The external representations (API, UI) focus on how third-parties consume information about the system. The internal representations focus on how the objects need to function to make the system work. The internal representation is a functional object. The API representation is JSON, XML, or some other document that describes that object. They are separate things.
Version negotiation is critical to the functioning of an API because it enables a client to indicate to the server what the client is expecting. The server can then handle the request and provide a response in a manner appropriate to the client's expectations.
Version negotiation traditionally works through one of four mechanisms:
- In the URI of the requested resource
- As a parameter to the query
- As a non-standard header
- A part of the content type
Including the version in the URI is a very bad thing. I say this having designed an API that initially included the version in the URI. A URI with the version in it looks like /v1/server/1234. The implication is that /v1/server/1234 is pointing to something distinct from /v2/server/1234.
Another approach is to add the version in as part of the query parameters, as in /server/1234?v=1. There's nothing technically wrong with this approach in that the canonical resource is still /server/1234. But there are better ways to handle the issue.
The approaches of using non-standard headers or the content type are both two sides to the same coin. They treat the requested resource as a single, persistent concept with multiple representations. These representations include content type and version. The client thus specifies the content type and version it wants and, if supported, the server responds in kind. From an elegance perspective, content type versioning can make more sense with simple APIs. It can, however, be complex to implement for richer APIs and requires you to parse the version information from the content type. I prefer a custom header, X-API-Version.
API management is one area in which programmatic laziness will kill you. Many programmers simply have libraries that automatically translate their internal representations of objects into JSON or XML for external representation. This laziness often works well for version 1 of the system, but it tightly couples the internal representation to the external representation. Whenever a change is made to the structure of the internal representation, the external representation is automatically changed.
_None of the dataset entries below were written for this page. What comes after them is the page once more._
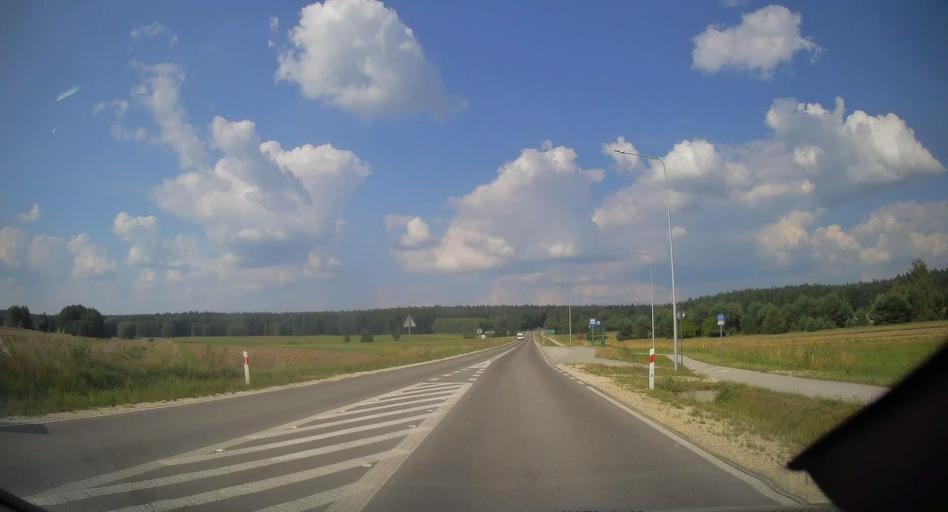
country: PL
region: Swietokrzyskie
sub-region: Powiat kielecki
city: Lopuszno
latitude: 51.0002
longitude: 20.2700
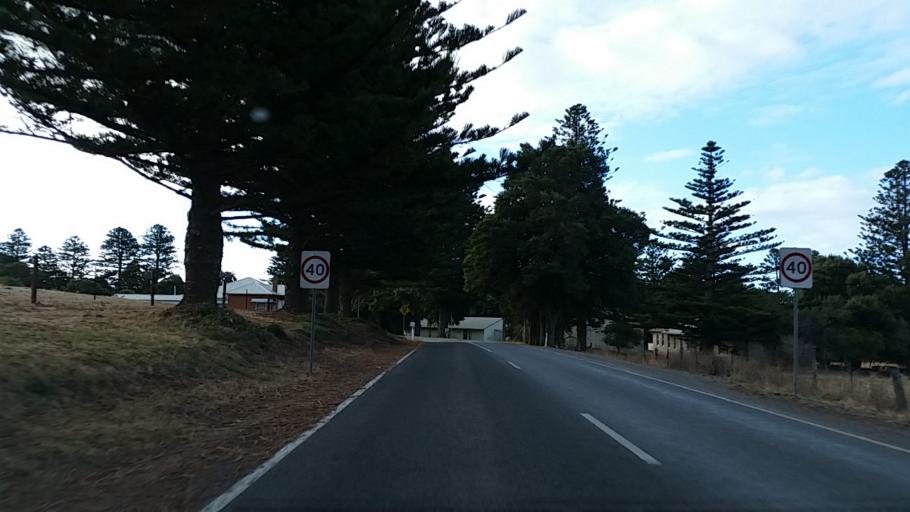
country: AU
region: South Australia
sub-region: Yankalilla
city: Normanville
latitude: -35.5280
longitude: 138.1908
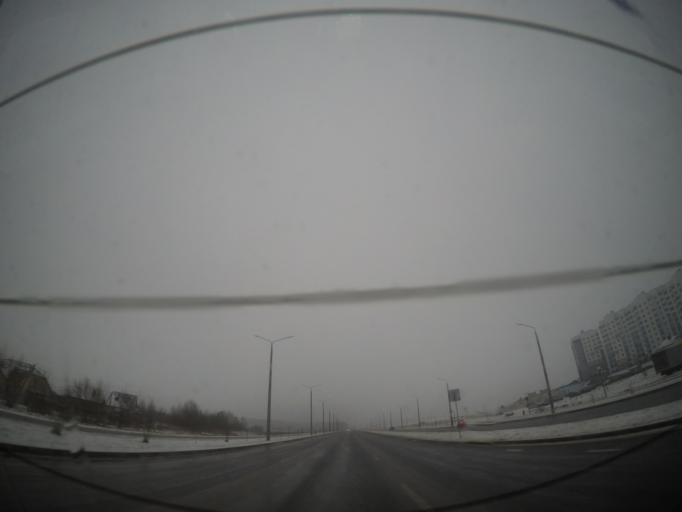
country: BY
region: Grodnenskaya
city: Hrodna
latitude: 53.6140
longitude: 23.8213
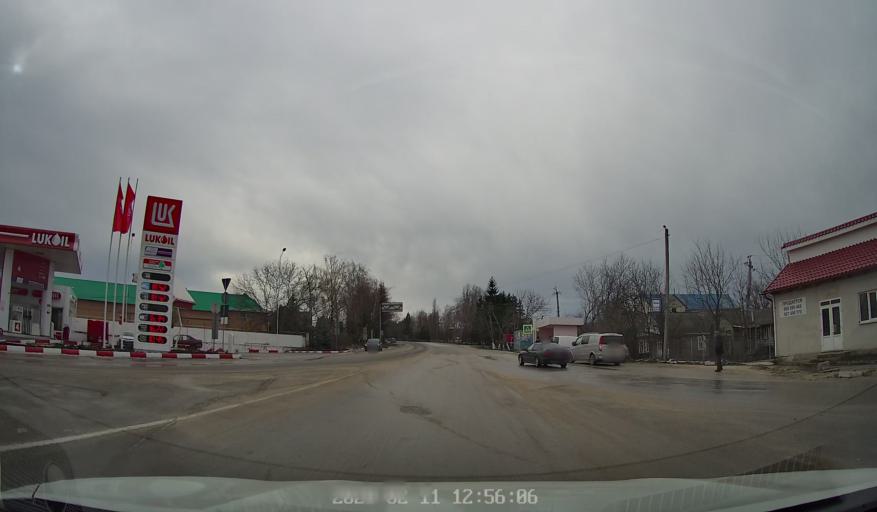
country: MD
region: Briceni
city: Briceni
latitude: 48.3507
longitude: 27.0840
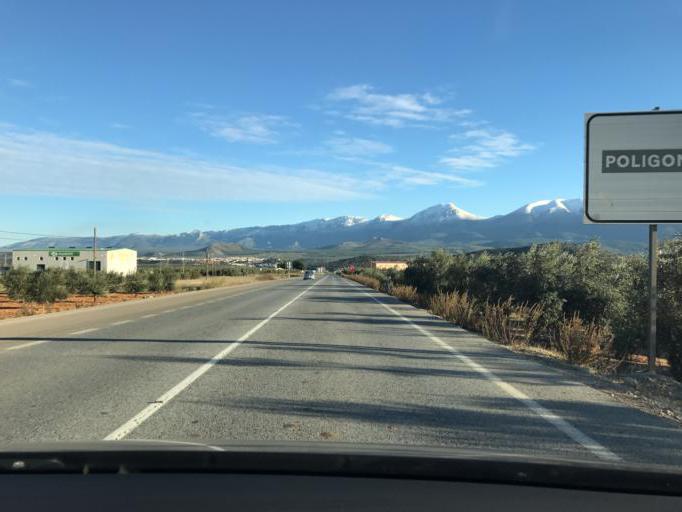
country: ES
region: Andalusia
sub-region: Provincia de Granada
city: Iznalloz
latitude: 37.4037
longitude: -3.5602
The whole purpose of modular design and programming interfaces is to hide the internal representations of a system from external consumers. A good API therefore does not vary with model changes to the system, but instead only with functional changes to the system. Programmers building APIs do not use tools that automatically convert internal objects to external JSON or XML representations.
Another problem with tightly coupling the internal representation to the external representation is that the external representation is that it's hard to represent multiple versions of the external representation. Once you go to supporting more than just the current version of an API, you are committed to decoupling internal and external representation.
And you should commit to supporting more than just one version!
The reason you craft an API in the first place is to provide external tools with a clean interface into your system so that an ecosystem may flourish. When you make API changes without support for versioning, you are unilaterally committing your ecosystem to tie their update schedules to your development schedule. If some tool is interacting with your system and is not updated by the time of an upgrade, it will suddenly stop working.
Support for versioning guarantees that the server will accept requests using versions other than the latest version and provide responses aligned with the client request. Upgrades can thus be made to the core system without impacting client applications.
API Design Tips
- Negotiate content type and version through a custom header
- Do not use tools that automate the conversion of internal objects to external JSON or XML.
- Support all versions of the API so you don't suddenly break existing clients.